As enhanced efficiency, employee productivity and the reduced burden on IT teams continue to drive adoption of Bring Your Own Device (BYOD), a recent survey of more than 500 IT decision makers, conducted by Zenprise, suggests that UK firms are leaving themselves dangerously exposed to security risks, as only a handful of organisations are implementing formal policies that govern the use of personal devices in the workplace.
The security implications of enabling access to corporate networks and resources from personal devices are significant, and without careful management, could lead to the malicious or accidental leakage of sensitive corporate data. Despite these risks, 39% of respondents stated employees are permitted to use devices for both personal and corporate use, while only 8% have a formal BYOD policy in place.
Even when BYOD policies are in place, businesses are not always convinced these procedures offer adequate protection against breaches, with only 31% of respondents with a policy stating they had no concerns about security. Of everyone surveyed, only 7% said their company was able to lock down app usage, while just 5% have the means to track devices by GPS. These results point to a worrying level of complacency among organisations with regards to secure enterprise mobile device management.
Matt Peachey, VP and GM, EMEA at Zenprise has made the following comments:
“The fact that enterprises are rushing to implement BYOD initiatives is no surprise, thanks to the convenience and ever-growing popularity of mobile devices. However, the security risks posed by this new level of mobility are clearly being overlooked by businesses, and with data breach incidents continuing to rise, it is an issue which simply cannot be ignored.

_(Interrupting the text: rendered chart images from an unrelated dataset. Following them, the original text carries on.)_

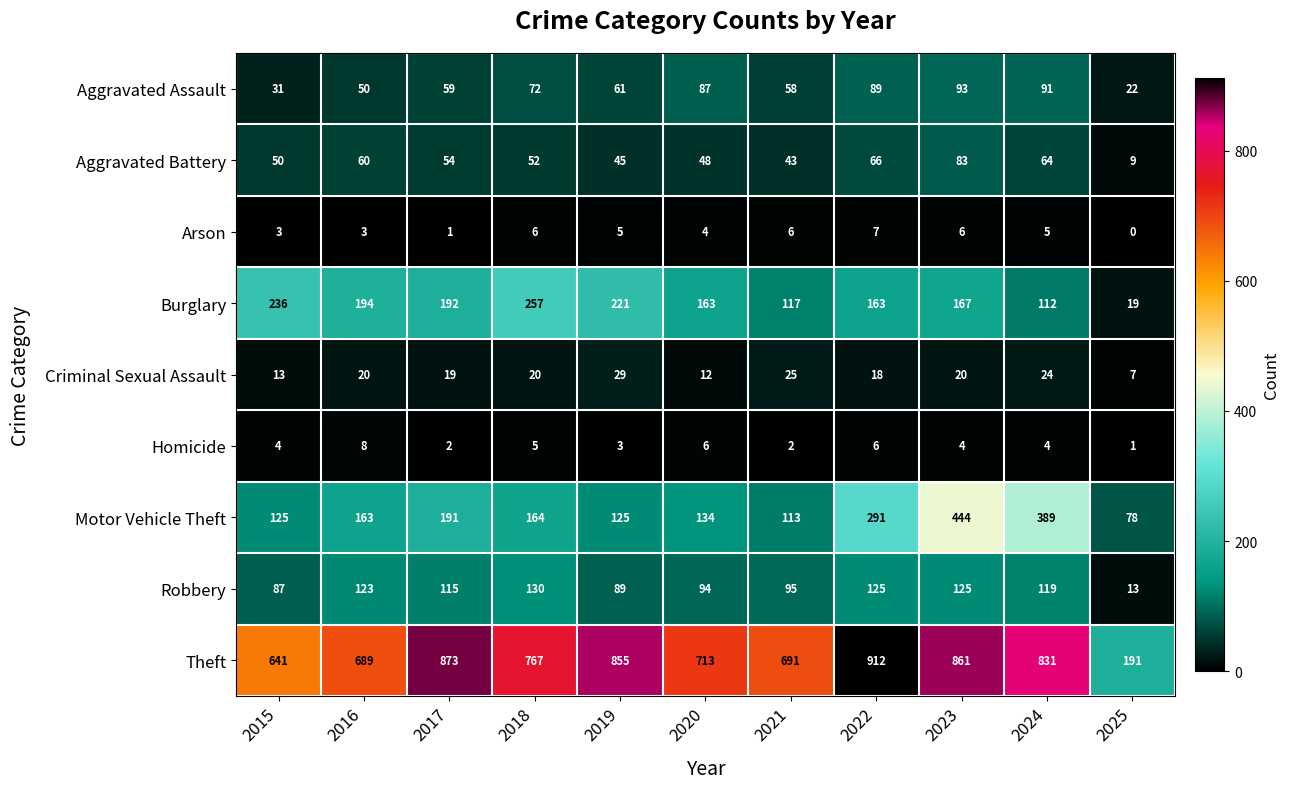

List the series in order of their peak value, lowest first.

Arson, Homicide, Criminal Sexual Assault, Aggravated Battery, Aggravated Assault, Robbery, Burglary, Motor Vehicle Theft, Theft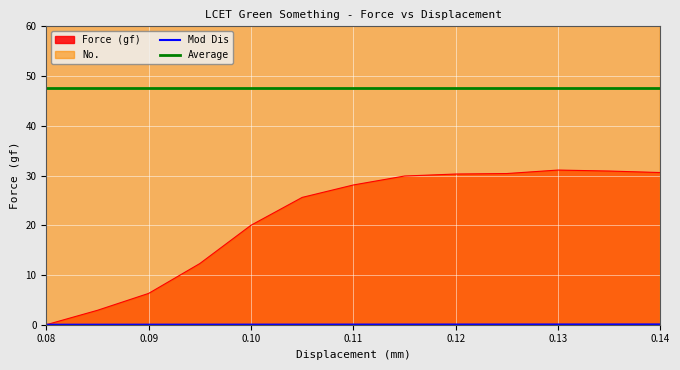

The value of Average at 0.10 is 17.2. True or false?

False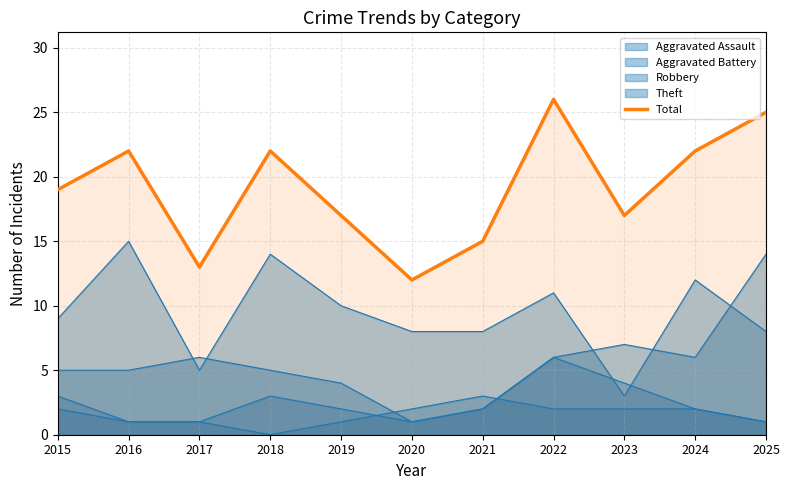

What is the minimum value shown in the chart?

12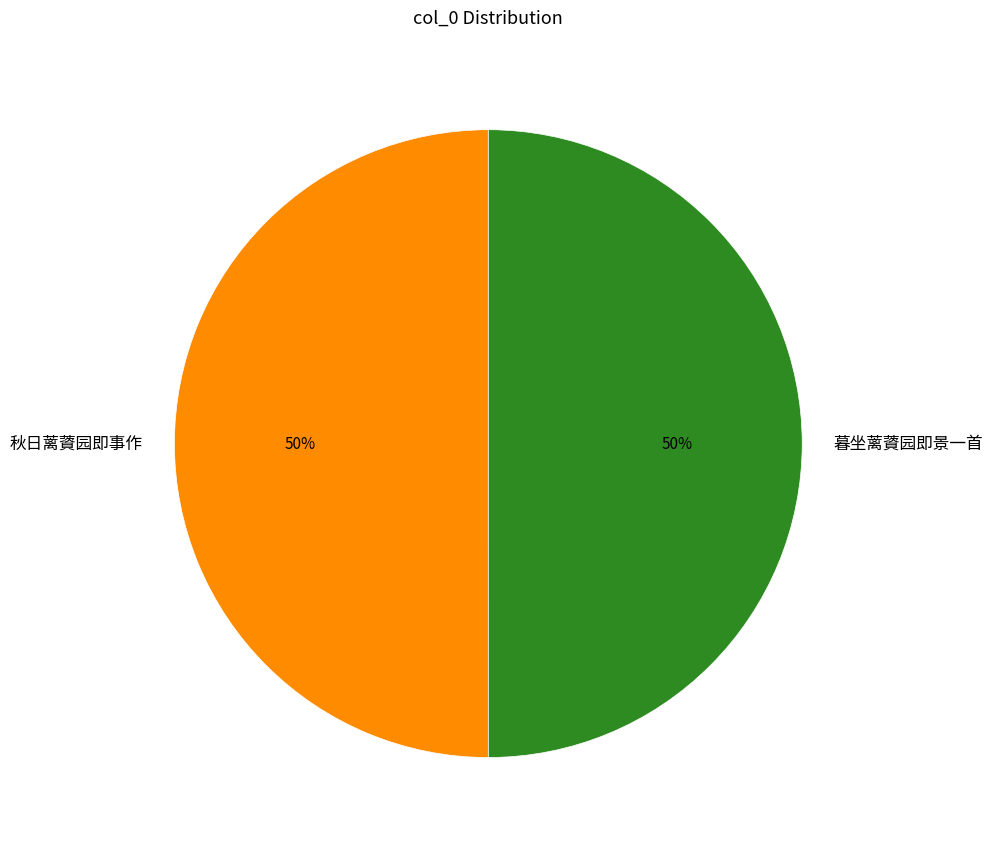

Combined, do 秋日蓠薋园即事作 and 暮坐蓠薋园即景一首 account for over 50%?

Yes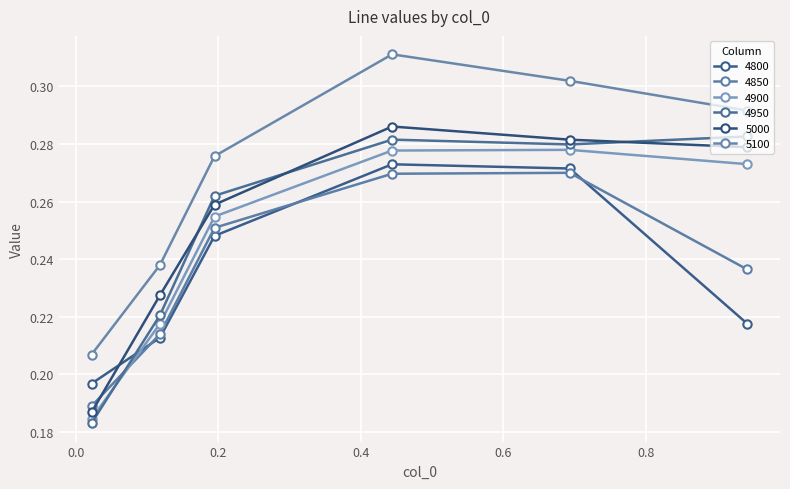

Reading left to right, list all the values displayed in this chart.

4800: 0.2	0.2	0.2	0.3	0.3	0.2
4850: 0.2	0.2	0.3	0.3	0.3	0.2
4900: 0.2	0.2	0.3	0.3	0.3	0.3
4950: 0.2	0.2	0.3	0.3	0.3	0.3
5000: 0.2	0.2	0.3	0.3	0.3	0.3
5100: 0.2	0.2	0.3	0.3	0.3	0.3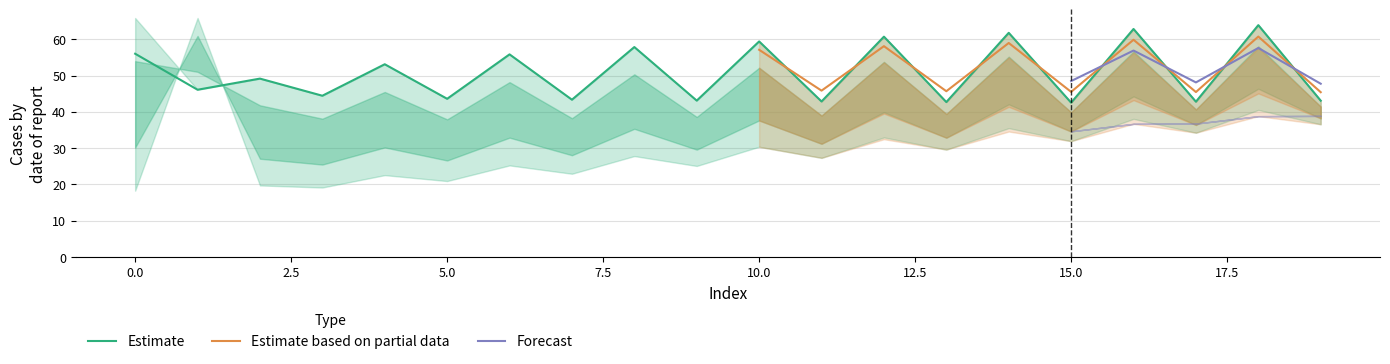

At how many categories does at least one series exceed 40?

20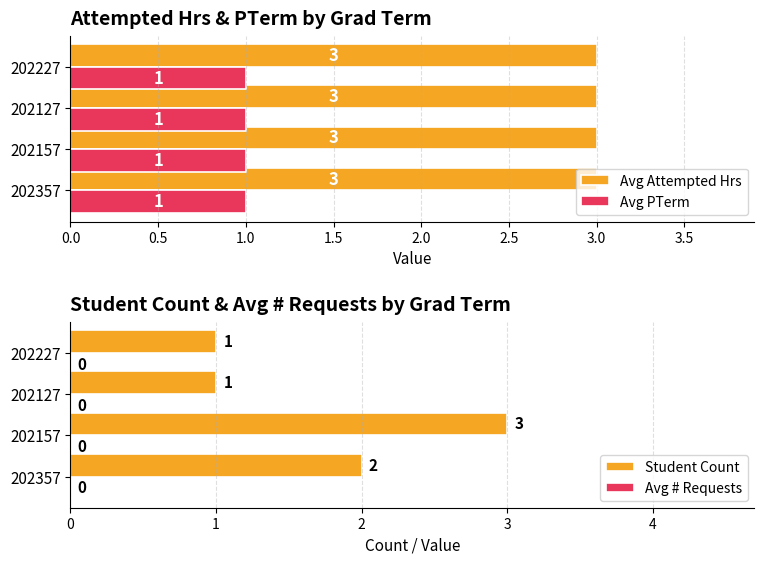

The value of Avg # Requests at 1.5 is 0.2. True or false?

False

“With so much to gain from effective BYOD initiatives – which, when done right, can deliver many measurable business benefits as well as supporting growth and innovation – organisations cannot afford to cuts any corners when it comes to security. Comprehensive security processes should be absolutely top-of-the-agenda for any firm looking to enable BYOD, and businesses would be wise to take a holistic approach which focuses on securing data and applications in use, as well as on the mobile devices connecting to the network. With the best available tools in place, incidents such as the loss of an executive’s tablet can be easily mitigated by instantly wiping it clean, reducing the headache for IT and preventing the potential fall-out from a breach of corporate data.
“With all this in mind, it really is vital that organisations urgently re-address the security of enterprise mobility. Indeed, with so much at stake, this must become a top priority for modern businesses as we move into 2013.”